Rarement la classe dirigeante algérienne aura été autant et aussi librement moquée, insultée, brocardée depuis Gaïd Salah « le ventru » jusqu’à « Tebboune el cocaïne ». L’un après l’autre ont incarné ce que le personnel politique appelle « les symboles du système » : le premier en sa qualité de chef d’état-major qui accompagnera, selon sa propre expression, le Hirak à ses débuts depuis le ministère de la défense avant de périr d’une crise cardiaque, non sans avoir rempli la mission qu’il s’était donnée contre « la volonté populaire » de remplir « le vide constitutionnel » laissé par la démission forcée du chef de l’État Abelaziz Bouteflika ; le second puisque le voilà mal élu, mais élu quand même, président de la République.
Cette acrobatie juridico-institutionnelle témoigne une fois encore de la capacité élastique du système à se maintenir, mais sur le fond les tyrans sont sans surprise, fidèles à eux-mêmes. Ils ne sont que la continuation de la comédie du pouvoir qu’ils se passent des uns aux autres, et le long intermède du « bouteflikisme » n’aura été possible que parce qu’il y a eu un avant. On ne peut comprendre ce qu’est devenu le Hirak si on ne convoque pas ces années de guerre intérieure fratricide (1991-2002)1 qui ont précédé et rendu possible le règne du « bouteflikisme ». Il n’a été que la conséquence de deux guerres, la guerre intérieure cachant une guerre économique destructrice par l’arrivée du marché qui a permis un transfert massif d’argent public, de biens communs — dont les terres de la révolution agraire, des collectifs paysans — vers des intérêts privés.

• _Lignes extraites_:
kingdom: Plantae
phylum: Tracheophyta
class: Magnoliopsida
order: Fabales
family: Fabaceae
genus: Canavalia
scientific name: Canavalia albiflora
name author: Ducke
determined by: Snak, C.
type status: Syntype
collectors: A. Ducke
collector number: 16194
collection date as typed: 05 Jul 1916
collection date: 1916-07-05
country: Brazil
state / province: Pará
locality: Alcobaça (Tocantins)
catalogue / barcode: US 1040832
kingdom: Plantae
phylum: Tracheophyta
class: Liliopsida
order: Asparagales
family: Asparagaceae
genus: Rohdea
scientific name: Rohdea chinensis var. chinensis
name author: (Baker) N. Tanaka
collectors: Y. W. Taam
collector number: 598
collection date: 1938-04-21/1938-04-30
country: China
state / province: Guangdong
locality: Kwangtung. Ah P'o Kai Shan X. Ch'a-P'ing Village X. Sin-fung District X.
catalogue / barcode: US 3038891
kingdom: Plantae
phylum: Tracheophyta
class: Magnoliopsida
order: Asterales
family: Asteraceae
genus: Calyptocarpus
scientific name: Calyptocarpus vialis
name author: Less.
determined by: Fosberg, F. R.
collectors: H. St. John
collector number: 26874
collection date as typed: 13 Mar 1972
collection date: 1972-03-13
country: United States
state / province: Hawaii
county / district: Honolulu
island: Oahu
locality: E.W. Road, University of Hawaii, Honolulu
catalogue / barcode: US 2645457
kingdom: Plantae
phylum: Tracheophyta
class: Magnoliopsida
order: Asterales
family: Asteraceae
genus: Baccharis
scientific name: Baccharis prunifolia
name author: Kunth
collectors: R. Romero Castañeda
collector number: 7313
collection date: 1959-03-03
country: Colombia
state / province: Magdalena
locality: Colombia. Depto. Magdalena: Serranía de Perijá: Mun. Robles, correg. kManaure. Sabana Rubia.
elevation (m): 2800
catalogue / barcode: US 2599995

• _Consigne_: Poursuivez le texte sur le Hirak et le pouvoir algérien à partir de sa dernière phrase.

• _Réponse_:
La société algérienne a fait cette expérience historique, d’une violence inouïe et sans bruit, de passer d’une économie administrée à un libéralisme rentier. Détruisant l’État issu de l’indépendance, interdisant toute forme d’organisation autonome de la société, écrasant le monde du travail par un chômage massif, aggravant les inégalités, et abandonnant des millions de personnes dans ce lieu infernal dit « informel », d’une grande cruauté, humiliant parce que terre sans droit par excellence. Dans cet univers, le harrag fait figure de martyr absolu ; sa tombe est en mer, un mort sans terre presque irréel. Irréel comme l’Algérie emmurée sous un unanimisme de façade qui la rend terra incognita, interdite de se penser, de se panser. Un pays où il est interdit de parler des malheurs, qui se traduit en définitive par l’interdit de faire débat contradictoire.
Ce sont depuis tous ces enterrements bâclés que des Algériennes et des Algériens ont marché pour bousculer l’ordre des morts et qu’enfin règne celui du vivant.
C’est à partir de cette histoire que ce nouvel acteur qu’on a appelé par consensus et surtout par défaut le Hirak est né, convoquant tous les contentieux accumulés depuis, au moins, l’indépendance jusqu’à nos jours. Comment nommer l’insaisissable si ce n’est par le « Mouvement » qu’il impulse depuis les profondeurs d’une formation sociale et dans l’invention de ce qui surprend ?
De l’unanimisme et de son contraire
Cette invention a une histoire :
On peut avancer qu’une invention considérable s’est manifestée en Algérie à partir des années 1980, dont le printemps berbère (1980-1981) a été la première expression perceptible sur le plan international, le premier mouvement social qu’il ne fut pas possible de sceller aux regards des étrangers ; mais celle-ci s’est trouvée, de manière continue et au sein même de chaque alternative et de chaque démarche, confrontée non seulement « au vertige de l’ouverture » (l’idée que les problèmes internes doivent être réglés de l’intérieur), mais aussi à l’impossibilité, cognitive, bien plus qu’idéologique ou politique, de rompre avec la valeur cardinale de l’unanimisme.2
Feu Fanny Colonna, sociologue, chercheuse émérite, écrivait ces lignes en 1996. Aujourd’hui on pourrait ne pas en changer une seule tant cette impossibilité de rompre avec « l’unanimisme » est toujours à l’œuvre.
Cette impossibilité rappelle que quand on naît et grandit dans cette dictature de l’unité comme fondement d’une nation et de son pouvoir, on ne s’en débarrasse pas comme on balaye la poussière. « De la charte d’Alger de 1964 à la Charte pour la paix et la réconciliation de 2006, en passant par la charte nationale de 1976, l’unité du peuple est un dogme qui n’a pas fini de servir », écrit Khaled Satour, juriste, auteur d’un blog (Contredit) d’une remarquable lucidité, dans « L’encombrante unité du peuple ».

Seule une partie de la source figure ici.